===== Provided passage
Getting my empty nest back

I got up before the sun did this morning, a rarity on a Sunday, but I wanted to make breakfast for my daughter and her boyfriend before they left.  I miss cooking for her.  I don’t miss the mess she left behind in her room…wet towels on the floor, every item of clothing she wore in the last few days that didn’t go back to college with her was on the floor, the bed, the dresser…anywhere but in the closet  or drawer where it belonged.  I have seen so many positive changes in this, her second year of college.  But the messiness…well, I’m just  glad her roommate really likes her.

But this was a good winter break.  We skied together, had many meals together, cuddled and watched movies, and had a lot of great conversations.  It feels more and more like the old H, before she pulled away her senior year, in anticipation of leaving the nest.  When that happened, I was devastated.  As an only child, she and I had an incredible relationship.  Friends warned me that when she left for college I was going to have a really hard time.  In actuality, after going through the “fouling the nest” period that we did during her senior year of high school, by the time she left for college I was almost ready for her to go.  My dreams of spending her last summer at home shopping together for her dorm room, having late night conversations about what she was about to experience, well, let’s just say, it didn’t happen.  I was not prepared for the eye-rolling, pulling away, and basically being completely shut out of her day to day life.  As she mentally prepared herself to move across the country, she had to mentally separate from me.  Although I understand that now, I didn’t then.  I recently received a phone call from a friend, a single father to a high school senior.  He remembered what I went through and is starting to go through it himself.  All I could really do was sympathize, and tell him that it WILL get better.
==========
Instructions —
1) Why did the daughter pull away during her senior year of high school, according to the empty-nest post? Answer in one to three sentences.
2) Can you repeat, word for word, the stretch of the empty-nest post from "Getting my empty" through "really likes her."?
===== Given data
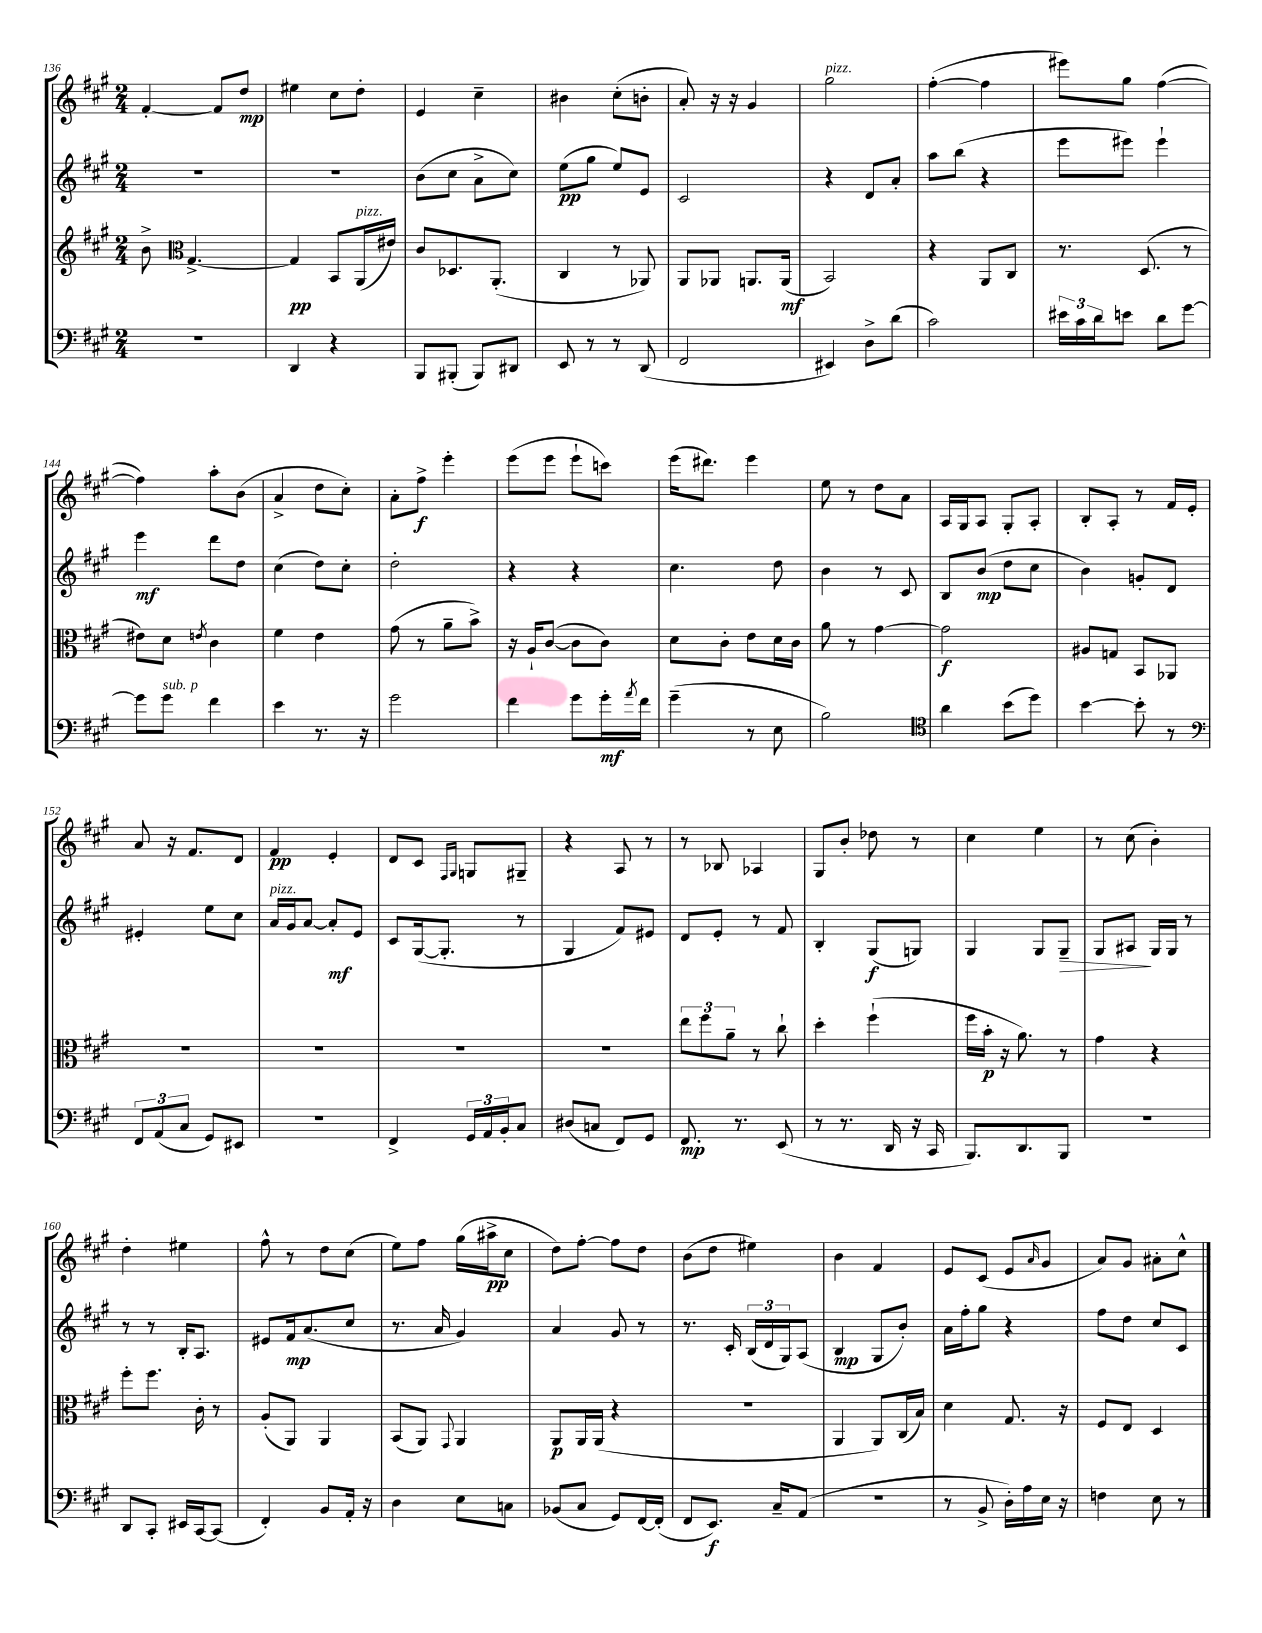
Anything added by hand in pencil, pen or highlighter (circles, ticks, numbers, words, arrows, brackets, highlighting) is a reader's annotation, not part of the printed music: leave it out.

**kern	**kern	**kern	**kern
*staff4	*staff3	*staff2	*staff1
*clefF4	*clefG2	*clefG2	*clefG2
*k[f#c#g#]	*k[f#c#g#]	*k[f#c#g#]	*k[f#c#g#]
*M2/4	*M2/4	*M2/4	*M2/4
2r	8b^\	2r	[4f#'/
*	*clefC3	*	*
.	[4.G#^/	.	.
.	.	.	8f#/]L
.	.	.	8dd/J
=	=	=	=
4DD/	4G#/]	2r	4ee#\
4r	8BB/L	.	8cc#\L
.	(16AA/L	.	8dd'\J
.	16e#/JJ)	.	.
=	=	=	=
8BBB/L	8c#/L	(8b\L	4e/
(8BBB#'/J	8.D-/	8cc#\J	.
8BBB#/L)	.	8a^\L	4cc#~\
.	(8.AA'/J	.	.
8DD#/J	.	8cc#\J)	.
=	=	=	=
8EE/	4C#/	(8ee\L	4b#\
8r	.	8gg#\J	.
8r	8r	8ee/L)	(8cc#'\L
(8DD/	8AA-/)	8e/J	8b'\J
=	=	=	=
2FF#/	8AA/L	2c#/	8a'/)
.	8AA-/J	.	16r
.	.	.	16r
.	8.AA/L	.	4g#/
.	(16AA/Jk	.	.
=	=	=	=
4EE#/)	2BB/)	4r	2gg#\
8D^\L	.	8d/L	.
(8d\J	.	8a'/J	.
=	=	=	=
2c#\)	4r	8aa\L	([4ff#'\
.	.	(8bb\J	.
.	8AA/L	4r	4ff#\]
.	8C#/J	.	.
=	=	=	=
24e#\LL	8.r	8eee\L	8eee#\L)
24c#\	.	.	.
24d\J	.	.	.
8e\J	.	8eee#\J)	8gg#\J
.	(8.D/	.	.
8d\L	.	4eee#`\	([4ff#\
[8g#\J	8r	.	.
=	=	=	=
8g#\]L	8e#\L)	4eee\	4ff#\])
8g#\J	8d\J	.	.
.	8qe/	.	.
4f#\	4c#\	8ddd\L	8aa'\L
.	.	8dd\J	(8b\J
=	=	=	=
4e\	4f#\	(4cc#\	4a^/
8.r	4e\	8dd\L)	8dd\L
.	.	8cc#'\J	8cc#'\J)
16r	.	.	.
=	=	=	=
2g#\	(8g#\	2dd'\	8a'\L
.	8r	.	8ff#^\J
.	8a~\L	.	4eee'\
.	8b^\J)	.	.
=	=	=	=
4f#\	16r	4r	(8eee\L
.	16A`/LK	.	.
.	([8c#/J	.	8eee\J
8g#\L	8c#\]L	4r	8eee`\L
16g#'\L	8c#\J)	.	8ccc\J)
8qa/	.	.	.
16f#\JJ	.	.	.
=	=	=	=
(4g#~\	8d\L	4.cc#\	(16eee\LK
.	.	.	8.ddd#\J)
.	8c#'\J	.	.
8r	8e\L	.	4eee\
8E\	16d\L	8dd\	.
.	16c#\JJ	.	.
=	=	=	=
2B\)	8a\	4b\	8ee\
.	8r	.	8r
.	[4g#\	8r	8dd\L
.	.	8c#/	8a\J
=	=	=	=
*clefC4	*	*	*
4a\	2g#\]	8B/L	16A/LL
.	.	.	16G#/J
.	.	(8b/J	8A/J
(8b\L	.	8dd\L	8G#'/L
8dd\J)	.	8cc#\J	8A'/J
=	=	=	=
[4b\	8A#/L	4b\)	8B'/L
.	8G/J	.	8A'/J
8b'\]	8BB/L	8g'/L	8r
8r	8AA-/J	8d/J	16f#/LL
.	.	.	16e'/JJ
=	=	=	=
*clefF4	*	*	*
12FF#/L	2r	4e#'/	8a/
(12AA/	.	.	.
.	.	.	16r
12C#/J	.	.	.
.	.	.	8.f#/L
8GG#/L)	.	8ee\L	.
8EE#/J	.	8cc#\J	8d/J
=	=	=	=
2r	2r	16a/LL	4f#/
.	.	16g#/J	.
.	.	[8a/J	.
.	.	8a'/]L	4e'/
.	.	8e/J	.
=	=	=	=
4FF#^/	2r	8c#/L	8d/L
.	.	([16G#/k	8c#/J
.	.	8.G#'/]J	.
.	.	.	16qqF#/LL
.	.	.	16qqG#/JJ
24GG#/LL	.	.	8G/L
24AA/	.	.	.
24BB'/J	.	.	.
8C#/J	.	8r	8G#~/J
=	=	=	=
(8D#/L	2r	4G#/	4r
8C/J	.	.	.
8FF#/L)	.	8f#/L)	8A/
8GG#/J	.	8e#/J	8r
=	=	=	=
8.FF#/	12ee\L	8d/L	8r
.	12ff#\	.	.
.	.	8e'/J	8B-/
.	12a~\J	.	.
8.r	.	.	.
.	8r	8r	4A-/
(8EE/	8cc#`\	8f#/	.
=	=	=	=
8r	4dd'\	4B'/	8G#/L
8.r	.	.	8b'/J
.	(4ff#`\	(8G#/L	8dd-\
16DD/	.	.	.
16r	.	8G/J)	8r
16CC#/	.	.	.
=	=	=	=
8.BBB/L)	16ff#\LL	4G#/	4cc#\
.	16b'\JJ	.	.
.	16r	.	.
8.DD/	8.a\)	.	.
.	.	8G#/L	4ee\
8BBB/J	8r	8G#~/J	.
=	=	=	=
2r	4g#\	8G#/L	8r
.	.	8A#/J	(8cc#\
.	4r	16G#/LL	4b'\)
.	.	16G#/JJ	.
.	.	8r	.
=	=	=	=
8DD/L	8ff#'\L	8r	4dd'\
8CC#'/J	8.ff#\J	8r	.
16EE#/LL	.	16B'/LK	4ee#\
[16CC#/J	16c#'\	8.A/J	.
(8CC#/]J	8r	.	.
=	=	=	=
4FF#'/)	(8A'/L	8e#/L	8ff#^^\
.	8AA/J)	16f#/k	8r
.	.	(8.a/	.
8BB/L	4AA/	.	8dd\L
16AA'/Jk	.	8cc#/J	(8cc#\J
16r	.	.	.
=	=	=	=
4D\	(8BB/L	8.r	8ee\L)
.	8AA/J)	.	8ff#\J
.	.	16a/	.
.	8qqGG#/	.	.
8E\L	4AA/	4g#/)	(16gg#\LL
.	.	.	16aa#^\J
8C\J	.	.	8cc#\J
=	=	=	=
(8BB-/L	8AA/L	4a/	8dd\L)
8C#/J	16AA/L	.	[8ff#'\J
.	(16AA/JJ	.	.
8GG#/L)	4r	8g#/	8ff#\]L
[16FF#/L	.	8r	8dd\J
(16FF#'/]JJ	.	.	.
=	=	=	=
8FF#/L	2r	8.r	(8b\L
8.EE/J)	.	.	8dd\J
.	.	16c#'/	.
.	.	(24B/LL	4ee#\)
.	.	24d/	.
16C#~/LK	.	.	.
.	.	24G#/J)	.
(8AA/J	.	(8A/J	.
=	=	=	=
2r	4AA/	4B/	4b\
.	8AA/L)	8G#/L	4f#/
.	(16C#/L	8b'/J)	.
.	16B/JJ)	.	.
=	=	=	=
8r	4d\	16a\LL	8e/L
.	.	16ff#'\J	.
8BB^/	.	8gg#\J	(8c#/J
16D'\LL)	8.G#/	4r	8e/L
16A\	.	.	.
.	.	.	16qqa/
16E\JJ	.	.	8g#/J
16r	16r	.	.
=	=	=	=
4F\	8F#/L	8ff#\L	8a/L)
.	8E/J	8dd\J	8g#/J
8E\	4D/	8cc#/L	8a#'\L
8r	.	8c#/J	8cc#^^\J
==	==	==	==
*-	*-	*-	*-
==========
Task responses —
1) She pulled away in anticipation of leaving the nest. As she mentally prepared herself to move across the country, she had to separate mentally from the writer.

2)
Getting my empty nest back

I got up before the sun did this morning, a rarity on a Sunday, but I wanted to make breakfast for my daughter and her boyfriend before they left.  I miss cooking for her.  I don’t miss the mess she left behind in her room…wet towels on the floor, every item of clothing she wore in the last few days that didn’t go back to college with her was on the floor, the bed, the dresser…anywhere but in the closet  or drawer where it belonged.  I have seen so many positive changes in this, her second year of college.  But the messiness…well, I’m just  glad her roommate really likes her.